Die Diktatur Joseph Stalins gilt, neben der Adolf Hitlers, als eines der grausamsten Regime, die das moderne Europa jemals heimsuchten. Ihr fielen schätzungsweise 22 Millionen Menschen zum Opfer, darunter nicht nur politische Gegner Stalins, sondern auch zahlreiche Zivilisten. In einem regelrechten Orkan der Gewalt entwickelte sich ein einstiges Notstandsregimes zum „Großen Terror“ (1935-1939), der eine aufstrebende Gesellschaft vollkommen zugrunde richtete.
Die Grenze zwischen Traum und Terror, eine dünne Linie, die uns anscheinend nicht immer klar und deutlich erkennen lässt, auf welcher Seite wir uns gerade befinden. Eine geschichtliche Gradwanderung zwischen Ideologie und Fanatismus, Begeisterung und Extremismus. „Terror und Traum. Moskau 1937“, das im Carl Hanser Verlag erschienene Buch des in Berlin lebenden Historikers und Publizisten Karl Schlögel, spricht diese Thematik an. Ein Werk, mitten im Geschehen, dass Zahlen und Fakten verzweifelte Stimmen gibt und die Angst der Zeit spürbar, geradezu greifbar zumachen scheint.
Der 1948 geborene Autor studierte zunächst an der Freien Universität Berlin, in Moskau und Sankt Petersburg Philosophie, Soziologie, Osteuropäische Geschichte und Slawistik und lehrt heute als Professor für Osteuropäische Geschichte an der Europa-Universität Viadrina in Frankfurt/Oder. Für seine geradezu akribische Aufarbeitung, Erforschung und Vergegenwärtigung dieses Stalinistischen Schreckensjahres und der faszinierenden Darstellung Moskaus in den 30ger Jahren des 20Jahrhunderts, wurde Schlögel der von einer international besetzten Jury und mit 15.000 Euro dotierte Leipziger Buchpreis zur Europäischen Verständigung für das Jahr 2009 zugesprochen. Dieser Buchpreis wird seit 1994 jährlich verliehen und zählt mittlerweile zu den wichtigsten Literaturauszeichnungen Deutschlands.
Anlässlich der Eröffnung der Buchmesse wird der Preis am 11. März des nächsten Jahres im Gewandhaus zu Leipzig verliehen. Wer allerdings schon vorher Autor und Buch zugesicht bekommen möchte, den lädt das Preiskuratorium, bestehend aus dem Freistaat Sachsen, der Stadt Leipzig, dem Börsenverein des Deutschen Buchhandels e.V. und der Leipziger Messe GmbH, am bereits am 19. Januar 2009 ,19 Uhr, zu Lesung und Gespräch mit den Preisträgern nach Berlin in die Akademie Künste am Hanseatenweg.

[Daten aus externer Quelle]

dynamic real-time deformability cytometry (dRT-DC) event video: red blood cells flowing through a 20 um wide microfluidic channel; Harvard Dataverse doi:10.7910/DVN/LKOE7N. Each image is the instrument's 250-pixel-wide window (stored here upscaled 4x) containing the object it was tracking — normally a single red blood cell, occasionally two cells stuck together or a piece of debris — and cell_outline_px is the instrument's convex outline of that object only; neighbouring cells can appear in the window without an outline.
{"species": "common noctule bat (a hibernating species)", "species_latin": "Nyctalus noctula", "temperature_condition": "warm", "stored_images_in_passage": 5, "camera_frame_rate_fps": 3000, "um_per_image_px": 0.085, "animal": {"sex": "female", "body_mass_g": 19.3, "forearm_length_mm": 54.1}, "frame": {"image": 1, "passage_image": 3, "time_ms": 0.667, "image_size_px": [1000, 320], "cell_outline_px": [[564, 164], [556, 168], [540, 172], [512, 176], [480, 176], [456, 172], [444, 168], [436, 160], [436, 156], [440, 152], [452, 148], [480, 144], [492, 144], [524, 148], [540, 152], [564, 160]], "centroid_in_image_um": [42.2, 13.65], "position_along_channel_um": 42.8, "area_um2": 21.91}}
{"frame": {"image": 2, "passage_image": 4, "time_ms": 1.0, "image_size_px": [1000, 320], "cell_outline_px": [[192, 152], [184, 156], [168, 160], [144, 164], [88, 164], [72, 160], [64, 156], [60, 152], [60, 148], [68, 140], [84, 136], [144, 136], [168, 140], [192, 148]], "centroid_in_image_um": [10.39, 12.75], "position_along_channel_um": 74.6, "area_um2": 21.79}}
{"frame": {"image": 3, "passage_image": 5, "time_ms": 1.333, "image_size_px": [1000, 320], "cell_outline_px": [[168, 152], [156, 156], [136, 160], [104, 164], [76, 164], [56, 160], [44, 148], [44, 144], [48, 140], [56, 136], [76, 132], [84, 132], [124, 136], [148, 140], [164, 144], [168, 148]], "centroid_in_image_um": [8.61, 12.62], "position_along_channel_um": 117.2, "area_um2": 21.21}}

Die Frage: „Wie konnten wir so etwas zu lassen?“ beschäftigt die europäische Gesellschaft und somit auch Literatur immer wieder. Nicht nur die Frage nach Tätern sollte dabei von Bedeutung sein; elementarer erscheint es, verstehen zu helfen, warum Menschen so handelten, wie damalige Gesellschaften funktionierten und welche Schreckenstaten aus ihnen hervorgingen; um sich selbst vor einem ähnlichen Trugschluss zu schützen. Eine Aufgabe, der „Terror und Traum. Moskau 1937“ gerecht werden könnte.